La Merkel vola in Turchia a mercanteggiare su migranti e ammissione Ue
Sfruttando con rivoltante cinismo gli effetti della guerra in Siria, che lui stesso ha in tutti i modi sobillato, Erdogan rientra insperatamente nel gioco politico con la Ue.
Il presidente turco ha compreso bene sia l’inconsistenza del controllo di Bruxelles sui singoli Paesi, sia l’isterica fobia suscitata dai migranti; spingendo masse sempre più grandi di disperati verso l’Europa, lui, che del problema è una delle cause, agli occhi miopi dell’establishment europeo s’è accreditato come “soluzione”.
Domenica scorsa Merkel è volata ad Ankara, reiterando la promessa della Ue di aiuti per tre miliardi, un’accelerazione per le trattative per l’adesione all’Unione (da tempo su un binario morto per la deriva autoritaria del Paese e per il veto posto da alcuni Stati membri), e ha ventilato la possibilità di un nuovo piano di accoglienza dei migranti, stavolta per 200mila soggetti, che verrebbero presi direttamente nei campi profughi della Turchia (in pratica un mercato di braccia, dove i Paesi europei sceglierebbero chi interessa, lasciando gli altri a marcire).
L’accelerazione improvvisa sull’adesione di Ankara alla Ue è doppiamente singolare se si considera che, appena dieci giorni prima, la Cancelliera aveva dato l’ennesimo parere negativo sul suo ingresso in Europa, ed è poi risaputo che il rapporto annuale di Bruxelles sulla Turchia è fortemente critico sulla sua politica e sulla situazione generale dello Stato (leggi: deriva antidemocratica, norme liberticide, economia allo sbando).
Ma Merkel non può aspettare: dopo aver aperto le porte della Germania, pensando di poter scegliere mano d’opera qualificata a basso prezzo da integrare in un’economia tedesca affamata di braccia, adesso si sta vedendo sommersa da nuovi arrivi (da 800mila ad un milione entro gennaio) e vuole correre rapidamente ai ripari, come al solito imponendo la sua agenda all’intera Ue.
Erdogan, e il suo primo ministro Davutoglu, dinanzi a simili interlocutori sanno d’avere il coltello dalla parte del manico: i tre miliardi d’aiuti sono ritenuti scarsi; d’accordo per proseguire i negoziati per l’adesione alla Ue, ma per il “sultano”, a cui ciò interessa ormai assai poco, è solo un formidabile assist da spendere nelle fasi finali di una campagna elettorale per lui cruciale.

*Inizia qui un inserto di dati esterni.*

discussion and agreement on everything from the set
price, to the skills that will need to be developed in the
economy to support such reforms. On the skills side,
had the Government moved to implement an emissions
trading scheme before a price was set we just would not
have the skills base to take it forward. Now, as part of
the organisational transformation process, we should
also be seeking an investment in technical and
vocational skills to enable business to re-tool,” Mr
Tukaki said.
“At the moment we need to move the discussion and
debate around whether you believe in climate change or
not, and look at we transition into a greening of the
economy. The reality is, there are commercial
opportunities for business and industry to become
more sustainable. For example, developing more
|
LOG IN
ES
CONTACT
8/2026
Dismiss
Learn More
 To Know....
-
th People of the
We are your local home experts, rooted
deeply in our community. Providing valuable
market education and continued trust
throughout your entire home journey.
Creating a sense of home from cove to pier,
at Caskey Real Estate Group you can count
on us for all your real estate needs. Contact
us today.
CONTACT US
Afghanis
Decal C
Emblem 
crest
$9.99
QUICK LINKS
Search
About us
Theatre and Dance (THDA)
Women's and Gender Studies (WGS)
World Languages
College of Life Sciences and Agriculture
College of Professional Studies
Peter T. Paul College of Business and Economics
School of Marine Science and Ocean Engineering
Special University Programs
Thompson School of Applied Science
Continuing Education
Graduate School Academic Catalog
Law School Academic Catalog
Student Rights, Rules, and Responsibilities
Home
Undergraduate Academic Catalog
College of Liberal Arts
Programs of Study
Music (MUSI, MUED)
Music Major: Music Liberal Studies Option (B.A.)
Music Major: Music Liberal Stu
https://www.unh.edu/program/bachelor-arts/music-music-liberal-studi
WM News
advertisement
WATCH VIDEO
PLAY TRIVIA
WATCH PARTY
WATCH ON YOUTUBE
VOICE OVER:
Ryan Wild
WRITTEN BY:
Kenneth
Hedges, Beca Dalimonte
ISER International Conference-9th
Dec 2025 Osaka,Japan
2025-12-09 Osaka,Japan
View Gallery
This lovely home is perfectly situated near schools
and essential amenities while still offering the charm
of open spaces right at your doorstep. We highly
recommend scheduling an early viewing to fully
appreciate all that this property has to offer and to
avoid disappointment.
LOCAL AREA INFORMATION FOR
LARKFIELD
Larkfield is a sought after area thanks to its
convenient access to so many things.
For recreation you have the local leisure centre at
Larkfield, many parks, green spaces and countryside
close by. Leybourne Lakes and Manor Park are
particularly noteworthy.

Ciò che gli sta a cuore veramente, è che l’Europa si schieri compatta sulla tesi che per pacificare la Siria occorre che Bashar Al-Assad esca di scena.
A terrorizzare le cancellerie europee penseranno le masse di disperati che lo stesso Erdogan, usandole come arma politica e mezzo di ricatto, rovescia sul Vecchio Continente. E che abbia buon gioco su Bruxelles, lo dimostra il fatto che la pubblicazione del rapporto sulla Turchia sia stato fatto slittare a dopo il primo novembre per non danneggiarlo nella tornata elettorale.
Poche considerazioni su tutto questo: la Ue non manca occasione per dimostrarsi un ectoplasma sempre più debole ed allo sbando; la Merkel continua ad agire secondo le proprie immediate convenienze, imponendo agli altri di adeguarsi. Resta Erdogan, che per la vigliacca pochezza degli interlocutori, si vede rimesso al centro di una trattativa diplomatica dopo essere stato emarginato da tutti per la sua folle inaffidabilità, con in più la possibilità di “spendere” l’evento in una campagna elettorale per lui difficilissima.
Ultima notazione a dimostrazione del cinico egoismo di questa Europa: l’argomento su cui ha più insistito la Merkel (in questo si, col pieno mandato di tutti) è la firma degli “accordi di riammissione”; in pratica per rispedire indietro quei migranti che non dovessero essere considerati utili alle economie dei vari Paesi. Condannati a ritornare in autentici lager, ma lontani dagli occhi ipocriti di questa Europa indegna.